* Questions to answer *
[1] Write out the part of the hypothesis-testing text that begins at the words "fig.set_size_inches(10,4)" and ends after the words "the normal assumption.", copying it unchanged.
[2] Pick up the hypothesis-testing text right after its last line and keep it going.

* Selected text *

----

It looks like our observed mean is very far to the left of the expected distribution of the samples mean for the given null hypothesis. Let's express that as a Z-score. Recall that Z-scores are defined in terms of the number of standard deviations an observation sits from the mean $\frac{x - \mu}{\sigma}$. In the present example, $x = \overline{x}$, $\mu = \mu_{H_0}$, and $\sigma = {SE}_{H_0}$.


In [10]:
z = (mean_tl - mean_null)/se_null
z


Out[10]:
-7.6007911986606871

Our calculation confirms our graphical intuition. Our observed sample mean is 7.6 standard errors to the left of the the mean under the null hypothesis!

Finally, let's calculate the probability of observing a value this extreme under the null hypothesis. Since this is a one-sided hypothesis test, with our alternative hypothesis to the left of the null hypotehsis, we only have to the sum probability to the left of our observed value of the mean.


In [11]:
# probability to the left of observed mean(x) under H0
pval = stats.norm.cdf(z)  # since Z score we can use the std normal to compute
print("p-value =", pval)


p-value = 1.47162836164e-14

That is a vanishingly small probability, so we consider this strong evidence to reject the null-hypothesis.

A two-sided hypothesis test

Let's test another hypothesis, this time a two-side one. We wish to test the hypothesis that the mean total body length of Victoria possums is not equal to the mean total length of other Australian possums, which previous studies have shown to be 86.8 cm$

Null and Alternative Hypotheses

  • $H_0$: The average body length of Victoria possums is the same as those in the rest of Australia ($\mu = 86.8$)
  • $H_A$: The average body length of Victoria possums is differnt than the rest of Australia ($\mu \neq 86.8$)

Assessing approximate normality


In [12]:
fig, (ax1, ax2) =  plt.subplots(nrows=1, ncols=2)
fig.set_size_inches(10,4)
ax1.hist(vic.totalL, bins=10, color='steelblue', normed=True)
ax1.set_xlabel("head length (mm)")
stats.probplot(vic.totalL, plot=ax2)
pass


Our histogram and probability plot raise some questions about the assumption of approximately normality. However we have a decently large sample size ($n = 46$) and we're testing hypotheses about the equality of the mean (which tends to be fairly robust to departures from normality), so we decide to proceed (cautiously) under the normal assumption.


In [13]:
vic.totalL.describe()


Out[13]:
count    46.000000
mean     87.467391
std       4.845848
min      75.000000
25%      84.625000
50%      89.000000
75%      90.875000
max      96.500000
Name: totalL, dtype: float64

Confidence interval


In [14]:
mean_totL = vic.totalL.mean()
std_totL = vic.totalL.std()
se_totL = std_totL/np.sqrt(vic.totalL.count())

----

* Recorded data *
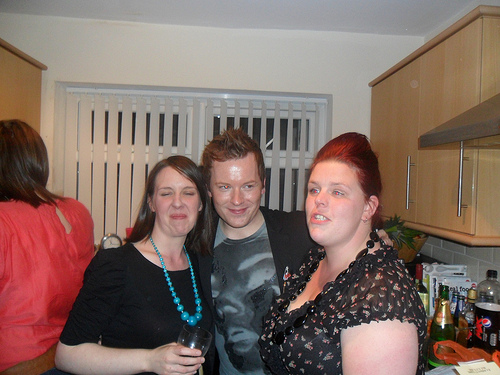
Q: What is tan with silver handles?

----

* Answers for each item *
[1]
fig.set_size_inches(10,4)
ax1.hist(vic.totalL, bins=10, color='steelblue', normed=True)
ax1.set_xlabel("head length (mm)")
stats.probplot(vic.totalL, plot=ax2)
pass


Our histogram and probability plot raise some questions about the assumption of approximately normality. However we have a decently large sample size ($n = 46$) and we're testing hypotheses about the equality of the mean (which tends to be fairly robust to departures from normality), so we decide to proceed (cautiously) under the normal assumption.

[2]
totL_ci95 = mean_totL - 1.96 * se_totL, mean_totL + 1.96 * se_totL

print("sample mean total length = {:.3f}".format(mean_totL))
print("SE of mean total length = {:.2f}".format(se_totL))
print("95% CI for mean = ({:.2f}, {:.2f})".format(totL_ci95[0], totL_ci95[1]))


sample mean total length = 87.467
SE of mean total length = 0.71
95% CI for mean = (86.07, 88.87)

Illustration of 95% CI relative to H0


In [15]:
fig = plt.figure()
fig.set_size_inches(10,4)

mean_null = 86.8
plt.plot([],[])  # draw an empty plot to setup axes

# draw line at x-value corresponding to H0
plt.vlines(mean_null, 0, 1, linestyle='dashed', color='k')
plt.text(mean_null+0.05, 0.5, "$H_0: \mu = {:.2f}$".format(mean_null),
         fontsize=18)

plt.errorbar(mean_totL, 0.2, xerr=1.96 * se_totL, fmt='ro', 
             label='95% CI of Victoria\nmean total length')
plt.legend(numpoints=1, loc='upper left')

plt.yticks([]) # get ride of y-ticks
plt.xlabel("Total length (cm)", fontsize=14)
plt.xlim(85, 90)

pass


Distribution of sample means under H0


In [16]:
se_null = se_totL  # because we assumed H0 and HA have same SE

fig = plt.figure()
fig.set_size_inches(10,4)
null_distn, ax = statplots.norm_plot(mean_null, se_null, nstds=4, color='k', 
                       label='Distn of Sample Means\nUnder $H_0$')

ax.annotate("Observed $\overline{x}$", xy=(mean_totL,0),
             xytext=(0,20),
             textcoords='offset points',
             horizontalalignment="center",
             verticalalignment="bottom",
             arrowprops=dict(arrowstyle="->",color='black'))

plt.xlabel("Mean tail length (cm)")
# make a fancy legend box
plt.legend(loc='upper right', fancybox=True, shadow=True, borderpad=1)
plt.xlim(84,90)
pass


Z-score for observed mean relative to distn of samples means under H0


In [17]:
z = (mean_totL - mean_null)/se_null
z


Out[17]:
0.93409197172276648

Figure illustrating region of PDF at least as extreme as observed mean


In [18]:
fig = plt.figure()
fig.set_size_inches(10,4)
 
distn,ax = statplots.norm_plot(mean_null, se_null, nstds=4, color='k', 
                       label='Distn of Sample Means\nUnder $H_0$')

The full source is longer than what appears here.